Job Crawler
The problem
There aren’t many BCI jobs in North Carolina. Rather than write one narrow search, the crawler runs the same machinery in two postures and lets you pivot between them:
| Track | Keeps | Relaxes |
|---|---|---|
| remote-neural | a neural-signal anchor (BCI/EEG/iEEG/ECoG), a technical bar, clinical mission | location → remote, US-eligible |
| local-tech | Triangle/NC location, technical bar, health/bio/science mission | the neural-signal requirement |
Both tracks share the same fetchers, discovery pipeline, company store, scorers, and parallel fetch pool — they differ only in their gates and ranking logic.
Architecture
A SQLite store (companies + jobs tables) is the single source of
truth. Getting companies into the store and getting jobs out of it are
separate pipelines:
- Discovery (
discover.py) grows the company roster: Claude-suggested employers with slugs probed against ten ATS platforms (Greenhouse, Lever, Ashby, Kula, JazzHR, BambooHR, SmartRecruiters, Workday via a headless-browser pool), a resolved BCIWiki directory of roughly 700 neurotech companies, NC-specific sourcing passes, and “ATS dorking” (mining search-indexed board URLs). - Crawling (
crawler.py) polls a declarative ATS registry plus RSS/HN/RemoteOK/Remotive/DDG sources through a thread pool, gates each posting per-track, and scores survivors with the Claude API for resume fit, technical bar, and company mission — company mission is cached per-company rather than recomputed per job. - Manual capture (
capture.py) handles boards that block automation (LinkedIn, Indeed): a small local server plus a userscript sends the DOM of a page you browsed, logged in as yourself, into the same pipeline. A plain bookmarklet can’t do this — LinkedIn’s CSP blocks page-context calls to localhost — so the userscript approach exists specifically to respect that boundary instead of automating the account directly.
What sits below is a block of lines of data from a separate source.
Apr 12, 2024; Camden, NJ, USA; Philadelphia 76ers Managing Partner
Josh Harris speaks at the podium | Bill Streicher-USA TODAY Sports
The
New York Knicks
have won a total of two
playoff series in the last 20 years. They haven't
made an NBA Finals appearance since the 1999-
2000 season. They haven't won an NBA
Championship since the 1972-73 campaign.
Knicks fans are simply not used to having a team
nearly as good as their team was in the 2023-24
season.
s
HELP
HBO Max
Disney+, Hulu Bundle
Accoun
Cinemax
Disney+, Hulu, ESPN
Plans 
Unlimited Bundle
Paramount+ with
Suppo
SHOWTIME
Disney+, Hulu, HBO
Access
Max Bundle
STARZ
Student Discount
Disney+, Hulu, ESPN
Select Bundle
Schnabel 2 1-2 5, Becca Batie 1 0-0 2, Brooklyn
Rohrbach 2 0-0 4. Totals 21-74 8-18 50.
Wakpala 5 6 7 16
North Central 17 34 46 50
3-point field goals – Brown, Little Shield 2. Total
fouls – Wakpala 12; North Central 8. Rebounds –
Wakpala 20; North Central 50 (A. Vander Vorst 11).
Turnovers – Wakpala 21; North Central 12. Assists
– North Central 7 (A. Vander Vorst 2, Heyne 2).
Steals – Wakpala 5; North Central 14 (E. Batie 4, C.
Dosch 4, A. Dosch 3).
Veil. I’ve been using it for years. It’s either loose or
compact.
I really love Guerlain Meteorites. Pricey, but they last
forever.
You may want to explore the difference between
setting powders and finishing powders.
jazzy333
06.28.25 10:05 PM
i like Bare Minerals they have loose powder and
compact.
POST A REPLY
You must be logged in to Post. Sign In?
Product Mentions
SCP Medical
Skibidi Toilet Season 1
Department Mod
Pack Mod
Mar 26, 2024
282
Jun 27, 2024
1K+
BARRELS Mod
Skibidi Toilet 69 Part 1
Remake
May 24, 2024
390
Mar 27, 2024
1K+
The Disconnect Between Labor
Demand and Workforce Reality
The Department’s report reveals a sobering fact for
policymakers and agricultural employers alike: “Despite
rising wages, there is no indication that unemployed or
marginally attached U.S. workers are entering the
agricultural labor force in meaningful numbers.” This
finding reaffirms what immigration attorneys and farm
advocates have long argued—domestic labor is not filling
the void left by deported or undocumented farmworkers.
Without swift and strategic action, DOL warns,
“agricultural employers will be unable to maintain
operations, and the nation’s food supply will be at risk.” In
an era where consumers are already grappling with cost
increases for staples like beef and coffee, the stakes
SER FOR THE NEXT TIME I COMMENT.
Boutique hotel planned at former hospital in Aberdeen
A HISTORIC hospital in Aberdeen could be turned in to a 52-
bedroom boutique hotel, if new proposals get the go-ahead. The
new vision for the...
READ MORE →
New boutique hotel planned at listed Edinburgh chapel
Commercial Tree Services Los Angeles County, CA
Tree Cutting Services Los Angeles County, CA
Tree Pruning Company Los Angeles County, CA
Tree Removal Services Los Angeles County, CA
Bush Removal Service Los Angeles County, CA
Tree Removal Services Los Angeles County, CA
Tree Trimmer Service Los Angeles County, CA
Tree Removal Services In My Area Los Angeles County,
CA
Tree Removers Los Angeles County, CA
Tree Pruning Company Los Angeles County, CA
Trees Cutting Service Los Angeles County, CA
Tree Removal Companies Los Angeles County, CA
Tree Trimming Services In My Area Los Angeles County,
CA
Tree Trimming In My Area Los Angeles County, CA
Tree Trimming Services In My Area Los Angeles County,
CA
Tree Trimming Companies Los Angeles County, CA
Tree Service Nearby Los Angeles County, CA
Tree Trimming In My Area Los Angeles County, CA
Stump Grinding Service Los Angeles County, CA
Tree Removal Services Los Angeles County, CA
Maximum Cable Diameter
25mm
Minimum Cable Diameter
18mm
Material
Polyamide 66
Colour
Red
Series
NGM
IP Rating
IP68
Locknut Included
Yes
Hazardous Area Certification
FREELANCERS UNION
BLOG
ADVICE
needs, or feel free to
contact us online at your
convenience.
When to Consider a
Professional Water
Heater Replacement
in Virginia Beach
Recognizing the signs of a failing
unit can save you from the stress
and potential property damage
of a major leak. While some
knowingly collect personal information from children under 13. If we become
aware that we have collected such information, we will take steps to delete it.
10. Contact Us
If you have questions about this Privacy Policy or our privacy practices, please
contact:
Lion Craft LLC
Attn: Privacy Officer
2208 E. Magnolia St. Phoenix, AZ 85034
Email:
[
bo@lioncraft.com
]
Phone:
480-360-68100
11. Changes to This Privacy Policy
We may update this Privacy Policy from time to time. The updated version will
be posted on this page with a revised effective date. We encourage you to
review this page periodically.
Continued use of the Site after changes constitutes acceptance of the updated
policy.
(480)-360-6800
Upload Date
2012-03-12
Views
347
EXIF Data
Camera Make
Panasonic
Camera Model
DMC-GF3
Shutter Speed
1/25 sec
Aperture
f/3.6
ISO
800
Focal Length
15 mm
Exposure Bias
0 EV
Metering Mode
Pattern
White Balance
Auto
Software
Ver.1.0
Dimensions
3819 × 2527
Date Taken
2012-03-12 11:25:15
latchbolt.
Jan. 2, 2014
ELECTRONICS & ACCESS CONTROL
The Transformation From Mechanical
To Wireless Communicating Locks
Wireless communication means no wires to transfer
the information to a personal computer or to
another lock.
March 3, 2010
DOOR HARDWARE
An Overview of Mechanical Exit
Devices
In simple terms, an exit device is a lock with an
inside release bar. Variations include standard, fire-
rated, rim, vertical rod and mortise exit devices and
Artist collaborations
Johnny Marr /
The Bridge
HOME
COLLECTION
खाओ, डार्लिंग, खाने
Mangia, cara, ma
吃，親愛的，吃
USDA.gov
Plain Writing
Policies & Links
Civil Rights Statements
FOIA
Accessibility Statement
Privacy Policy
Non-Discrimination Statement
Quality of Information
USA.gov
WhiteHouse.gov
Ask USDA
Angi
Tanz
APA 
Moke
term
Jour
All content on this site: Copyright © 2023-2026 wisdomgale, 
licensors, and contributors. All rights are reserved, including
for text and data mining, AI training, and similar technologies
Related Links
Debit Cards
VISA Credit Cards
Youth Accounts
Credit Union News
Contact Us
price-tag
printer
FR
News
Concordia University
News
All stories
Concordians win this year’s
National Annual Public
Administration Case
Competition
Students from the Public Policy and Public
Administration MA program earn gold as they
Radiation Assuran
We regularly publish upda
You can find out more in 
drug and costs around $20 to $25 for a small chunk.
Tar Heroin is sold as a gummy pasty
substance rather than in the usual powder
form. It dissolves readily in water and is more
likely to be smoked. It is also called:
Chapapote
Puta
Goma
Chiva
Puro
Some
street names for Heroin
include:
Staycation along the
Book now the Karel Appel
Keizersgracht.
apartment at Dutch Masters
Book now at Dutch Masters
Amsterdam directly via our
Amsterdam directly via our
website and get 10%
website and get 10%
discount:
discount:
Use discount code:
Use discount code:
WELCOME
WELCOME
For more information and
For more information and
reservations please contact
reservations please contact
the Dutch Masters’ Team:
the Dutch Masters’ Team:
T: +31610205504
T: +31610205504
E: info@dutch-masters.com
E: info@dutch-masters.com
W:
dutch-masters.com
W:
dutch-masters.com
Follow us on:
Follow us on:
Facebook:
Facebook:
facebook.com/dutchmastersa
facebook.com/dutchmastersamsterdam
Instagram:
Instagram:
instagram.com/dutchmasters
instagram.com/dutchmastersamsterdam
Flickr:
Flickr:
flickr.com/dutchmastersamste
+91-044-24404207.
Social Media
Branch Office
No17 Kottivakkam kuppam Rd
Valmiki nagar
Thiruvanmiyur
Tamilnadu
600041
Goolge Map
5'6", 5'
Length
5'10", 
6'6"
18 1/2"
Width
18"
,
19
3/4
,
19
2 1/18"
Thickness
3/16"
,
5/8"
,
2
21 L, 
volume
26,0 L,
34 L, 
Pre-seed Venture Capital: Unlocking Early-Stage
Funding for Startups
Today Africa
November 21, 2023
The interesting problem: precision in a noisy keyword space
A crawler is easy; not surfacing military RF postings or fintech roles
under a search for “signal” and “medical” is the hard part. The keyword
filter tiers terms into CORE (pass alone), DOMAIN+SKILL (must pair, and
only in the posting’s head — benefits boilerplate mentions “medical,
dental, vision” too), with short acronyms word-boundary matched so ecog
never fires inside “recognized.” Remote eligibility is read from
structured ATS fields (Lever’s workplaceType) before falling back to
regex, and hard negations (“on-site only”) veto a match outright. Every
run prints a per-source funnel — relevant → neural → technical → remote →
new — so precision is auditable before anything reaches a digest.
Ranked results are written to markdown reports and, for the classic keyword-crawl mode, emailed as a digest via Gmail SMTP.